ASSIGNMENT:
For the listing below, report all lines that hold the word "middle".

·····

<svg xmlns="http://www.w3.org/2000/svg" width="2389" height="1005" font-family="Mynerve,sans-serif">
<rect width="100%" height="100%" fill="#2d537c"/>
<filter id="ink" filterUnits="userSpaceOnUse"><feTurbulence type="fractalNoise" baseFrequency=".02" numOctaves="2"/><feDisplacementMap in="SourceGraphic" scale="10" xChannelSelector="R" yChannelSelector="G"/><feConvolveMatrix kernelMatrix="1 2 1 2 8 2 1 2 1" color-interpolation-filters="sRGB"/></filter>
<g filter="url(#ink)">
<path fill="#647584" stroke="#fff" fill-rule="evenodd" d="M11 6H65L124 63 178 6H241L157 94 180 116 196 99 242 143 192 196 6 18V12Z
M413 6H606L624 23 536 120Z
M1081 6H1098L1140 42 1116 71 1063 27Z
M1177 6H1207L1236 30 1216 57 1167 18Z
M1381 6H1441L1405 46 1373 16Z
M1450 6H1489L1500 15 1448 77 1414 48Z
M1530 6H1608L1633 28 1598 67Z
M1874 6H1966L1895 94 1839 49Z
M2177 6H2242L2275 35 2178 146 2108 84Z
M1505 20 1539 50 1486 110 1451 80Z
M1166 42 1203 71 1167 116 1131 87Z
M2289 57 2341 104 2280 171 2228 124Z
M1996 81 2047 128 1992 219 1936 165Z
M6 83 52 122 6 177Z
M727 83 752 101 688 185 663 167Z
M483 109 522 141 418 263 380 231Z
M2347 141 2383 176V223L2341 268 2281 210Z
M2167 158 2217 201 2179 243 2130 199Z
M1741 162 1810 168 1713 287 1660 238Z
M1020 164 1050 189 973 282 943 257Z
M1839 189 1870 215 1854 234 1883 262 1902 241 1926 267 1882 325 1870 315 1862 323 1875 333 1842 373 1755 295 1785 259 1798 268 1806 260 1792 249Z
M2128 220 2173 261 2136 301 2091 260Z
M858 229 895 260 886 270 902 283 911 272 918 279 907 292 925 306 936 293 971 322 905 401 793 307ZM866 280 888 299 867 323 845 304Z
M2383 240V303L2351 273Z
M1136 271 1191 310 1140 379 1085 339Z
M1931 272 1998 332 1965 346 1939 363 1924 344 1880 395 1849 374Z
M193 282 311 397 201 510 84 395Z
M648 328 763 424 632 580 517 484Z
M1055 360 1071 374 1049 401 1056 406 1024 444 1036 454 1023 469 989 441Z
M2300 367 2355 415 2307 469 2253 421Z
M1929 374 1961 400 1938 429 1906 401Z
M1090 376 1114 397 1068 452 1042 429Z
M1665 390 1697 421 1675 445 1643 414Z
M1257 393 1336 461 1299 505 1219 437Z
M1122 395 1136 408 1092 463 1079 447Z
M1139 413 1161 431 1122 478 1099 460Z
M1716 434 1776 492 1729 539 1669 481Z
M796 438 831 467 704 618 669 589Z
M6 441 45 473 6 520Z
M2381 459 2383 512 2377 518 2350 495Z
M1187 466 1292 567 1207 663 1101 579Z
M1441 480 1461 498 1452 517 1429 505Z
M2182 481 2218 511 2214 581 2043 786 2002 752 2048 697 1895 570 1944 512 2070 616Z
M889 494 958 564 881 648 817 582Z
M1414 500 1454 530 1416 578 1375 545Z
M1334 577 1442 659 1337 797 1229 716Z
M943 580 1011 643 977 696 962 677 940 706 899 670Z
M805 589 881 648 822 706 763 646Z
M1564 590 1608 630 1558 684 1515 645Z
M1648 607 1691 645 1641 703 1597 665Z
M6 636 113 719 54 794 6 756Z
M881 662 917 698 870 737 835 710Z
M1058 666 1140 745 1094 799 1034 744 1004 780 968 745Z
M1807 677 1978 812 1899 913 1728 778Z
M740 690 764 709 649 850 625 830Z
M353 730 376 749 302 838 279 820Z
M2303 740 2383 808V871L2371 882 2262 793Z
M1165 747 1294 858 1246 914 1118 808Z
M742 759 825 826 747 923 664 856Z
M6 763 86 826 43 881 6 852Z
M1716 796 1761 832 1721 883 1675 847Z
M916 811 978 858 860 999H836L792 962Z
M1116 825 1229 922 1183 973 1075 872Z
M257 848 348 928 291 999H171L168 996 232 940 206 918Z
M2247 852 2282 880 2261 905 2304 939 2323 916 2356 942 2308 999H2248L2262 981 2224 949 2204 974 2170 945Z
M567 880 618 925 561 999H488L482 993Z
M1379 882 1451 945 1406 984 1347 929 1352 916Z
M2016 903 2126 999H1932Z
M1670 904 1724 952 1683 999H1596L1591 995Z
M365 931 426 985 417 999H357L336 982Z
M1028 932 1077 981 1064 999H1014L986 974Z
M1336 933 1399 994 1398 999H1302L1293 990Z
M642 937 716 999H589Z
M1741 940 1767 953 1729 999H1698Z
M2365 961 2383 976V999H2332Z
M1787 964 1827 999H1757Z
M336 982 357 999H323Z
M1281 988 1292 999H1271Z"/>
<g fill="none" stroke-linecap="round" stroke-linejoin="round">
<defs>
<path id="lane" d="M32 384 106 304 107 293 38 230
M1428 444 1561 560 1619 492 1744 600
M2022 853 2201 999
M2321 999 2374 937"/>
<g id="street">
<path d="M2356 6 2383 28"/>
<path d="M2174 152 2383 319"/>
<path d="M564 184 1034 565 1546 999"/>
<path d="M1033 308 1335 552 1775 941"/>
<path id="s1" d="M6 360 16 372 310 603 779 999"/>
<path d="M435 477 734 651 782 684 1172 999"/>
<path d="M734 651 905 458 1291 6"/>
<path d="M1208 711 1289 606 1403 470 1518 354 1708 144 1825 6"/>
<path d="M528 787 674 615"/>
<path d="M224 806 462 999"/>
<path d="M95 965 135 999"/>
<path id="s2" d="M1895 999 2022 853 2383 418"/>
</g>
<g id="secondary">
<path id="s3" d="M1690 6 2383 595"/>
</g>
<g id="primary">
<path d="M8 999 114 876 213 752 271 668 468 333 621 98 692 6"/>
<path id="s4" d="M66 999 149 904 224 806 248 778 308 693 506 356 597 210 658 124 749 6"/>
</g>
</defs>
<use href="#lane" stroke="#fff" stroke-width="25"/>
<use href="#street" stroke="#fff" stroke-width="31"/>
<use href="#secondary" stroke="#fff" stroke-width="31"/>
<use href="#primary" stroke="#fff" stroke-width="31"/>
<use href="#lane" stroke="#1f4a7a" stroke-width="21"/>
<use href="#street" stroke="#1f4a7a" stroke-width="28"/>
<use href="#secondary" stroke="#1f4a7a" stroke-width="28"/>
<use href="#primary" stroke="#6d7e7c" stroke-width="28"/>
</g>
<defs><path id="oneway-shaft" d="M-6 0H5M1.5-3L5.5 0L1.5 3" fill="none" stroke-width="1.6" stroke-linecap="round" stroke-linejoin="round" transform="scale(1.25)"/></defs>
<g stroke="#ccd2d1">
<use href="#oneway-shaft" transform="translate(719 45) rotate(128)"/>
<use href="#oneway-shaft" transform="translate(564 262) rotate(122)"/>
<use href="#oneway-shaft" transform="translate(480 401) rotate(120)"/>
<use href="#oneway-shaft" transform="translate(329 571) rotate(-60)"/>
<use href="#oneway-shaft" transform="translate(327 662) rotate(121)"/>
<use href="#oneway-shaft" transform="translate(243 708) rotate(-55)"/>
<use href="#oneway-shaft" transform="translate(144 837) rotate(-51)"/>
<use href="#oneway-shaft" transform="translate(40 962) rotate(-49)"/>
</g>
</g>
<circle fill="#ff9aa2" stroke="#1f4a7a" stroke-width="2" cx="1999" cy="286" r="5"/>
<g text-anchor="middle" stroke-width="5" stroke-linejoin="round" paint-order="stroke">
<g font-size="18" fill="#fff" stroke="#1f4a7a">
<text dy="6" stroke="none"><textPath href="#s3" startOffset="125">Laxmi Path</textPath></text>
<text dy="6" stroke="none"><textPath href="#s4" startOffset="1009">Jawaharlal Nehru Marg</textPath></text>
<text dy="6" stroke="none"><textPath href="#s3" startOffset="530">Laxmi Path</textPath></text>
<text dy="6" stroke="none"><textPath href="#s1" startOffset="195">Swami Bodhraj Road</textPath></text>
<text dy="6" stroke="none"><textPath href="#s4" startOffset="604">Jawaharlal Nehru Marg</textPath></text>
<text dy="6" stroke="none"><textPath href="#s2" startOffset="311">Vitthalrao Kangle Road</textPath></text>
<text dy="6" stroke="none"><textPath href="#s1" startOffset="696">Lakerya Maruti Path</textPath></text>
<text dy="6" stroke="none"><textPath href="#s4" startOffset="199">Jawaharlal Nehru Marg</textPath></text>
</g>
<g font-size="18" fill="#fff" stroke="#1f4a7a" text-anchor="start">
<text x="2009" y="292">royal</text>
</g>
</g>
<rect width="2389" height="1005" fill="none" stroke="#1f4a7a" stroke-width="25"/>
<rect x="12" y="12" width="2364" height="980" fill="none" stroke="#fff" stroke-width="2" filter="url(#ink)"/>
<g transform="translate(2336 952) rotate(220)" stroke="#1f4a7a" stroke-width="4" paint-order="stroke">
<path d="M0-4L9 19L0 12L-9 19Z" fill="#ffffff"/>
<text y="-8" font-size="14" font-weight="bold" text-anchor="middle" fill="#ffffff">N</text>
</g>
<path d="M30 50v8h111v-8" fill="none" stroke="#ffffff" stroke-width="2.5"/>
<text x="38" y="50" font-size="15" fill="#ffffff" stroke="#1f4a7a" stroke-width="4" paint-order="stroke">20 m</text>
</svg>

·····

RESULT:
<g text-anchor="middle" stroke-width="5" stroke-linejoin="round" paint-order="stroke">
<text y="-8" font-size="14" font-weight="bold" text-anchor="middle" fill="#ffffff">N</text>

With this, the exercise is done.